--- START ---

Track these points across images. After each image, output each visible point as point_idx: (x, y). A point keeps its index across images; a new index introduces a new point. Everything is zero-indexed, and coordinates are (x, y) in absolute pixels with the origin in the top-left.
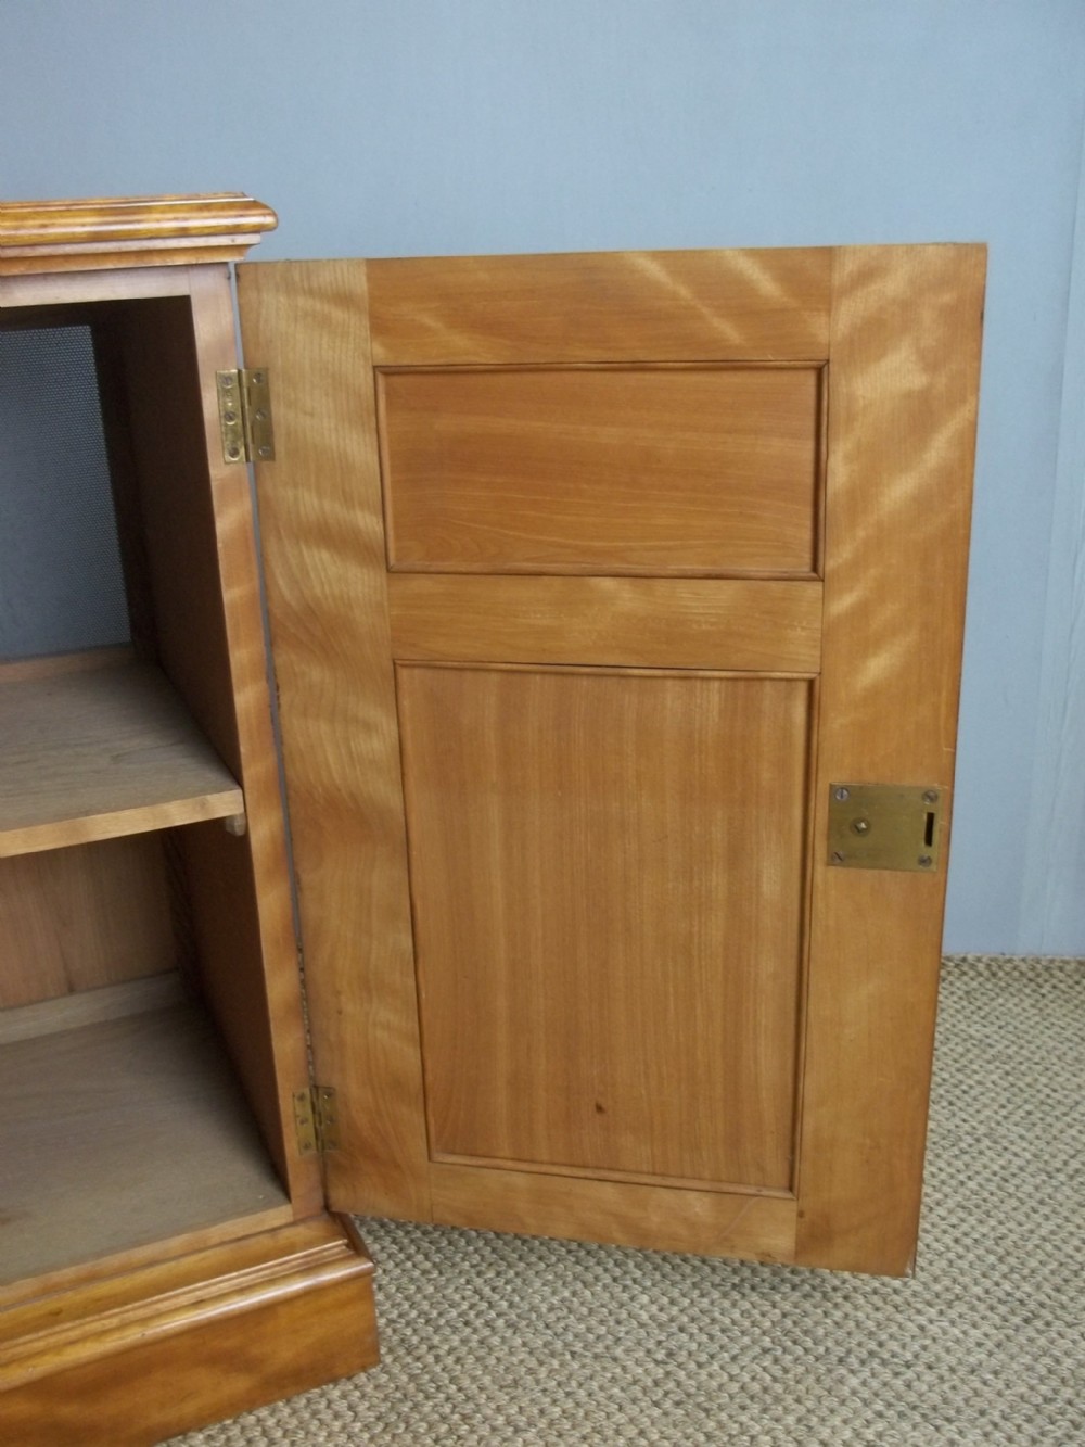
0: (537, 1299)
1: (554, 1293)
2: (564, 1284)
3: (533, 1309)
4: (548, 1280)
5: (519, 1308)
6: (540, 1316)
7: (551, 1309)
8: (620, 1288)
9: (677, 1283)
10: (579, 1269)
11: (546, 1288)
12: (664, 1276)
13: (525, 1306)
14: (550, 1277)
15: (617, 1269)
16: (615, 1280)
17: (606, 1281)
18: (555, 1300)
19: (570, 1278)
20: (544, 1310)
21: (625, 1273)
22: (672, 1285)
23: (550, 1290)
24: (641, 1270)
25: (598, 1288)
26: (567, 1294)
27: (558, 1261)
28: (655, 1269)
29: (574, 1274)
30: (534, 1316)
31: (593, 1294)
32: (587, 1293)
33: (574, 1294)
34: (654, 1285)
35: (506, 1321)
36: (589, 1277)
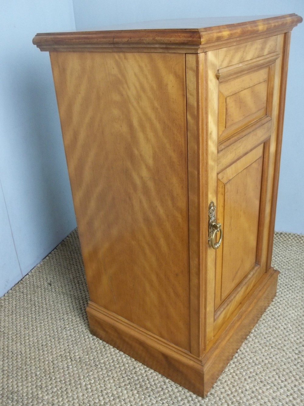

--- END ---

### Brief
Leave out the pictures and give the listing above again exactly.

### Exercise answer
Track these points across images. After each image, output each visible point as point_idx: (x, y). A point keeps its index across images; a new index introduces a new point. Everything is zero-indexed, and coordinates are (x, y) in absolute pixels with the origin in the top-left.
0: (537, 1299)
1: (554, 1293)
2: (564, 1284)
3: (533, 1309)
4: (548, 1280)
5: (519, 1308)
6: (540, 1316)
7: (551, 1309)
8: (620, 1288)
9: (677, 1283)
10: (579, 1269)
11: (546, 1288)
12: (664, 1276)
13: (525, 1306)
14: (550, 1277)
15: (617, 1269)
16: (615, 1280)
17: (606, 1281)
18: (555, 1300)
19: (570, 1278)
20: (544, 1310)
21: (625, 1273)
22: (672, 1285)
23: (550, 1290)
24: (641, 1270)
25: (598, 1288)
26: (567, 1294)
27: (558, 1261)
28: (655, 1269)
29: (574, 1274)
30: (534, 1316)
31: (593, 1294)
32: (587, 1293)
33: (574, 1294)
34: (654, 1285)
35: (506, 1321)
36: (589, 1277)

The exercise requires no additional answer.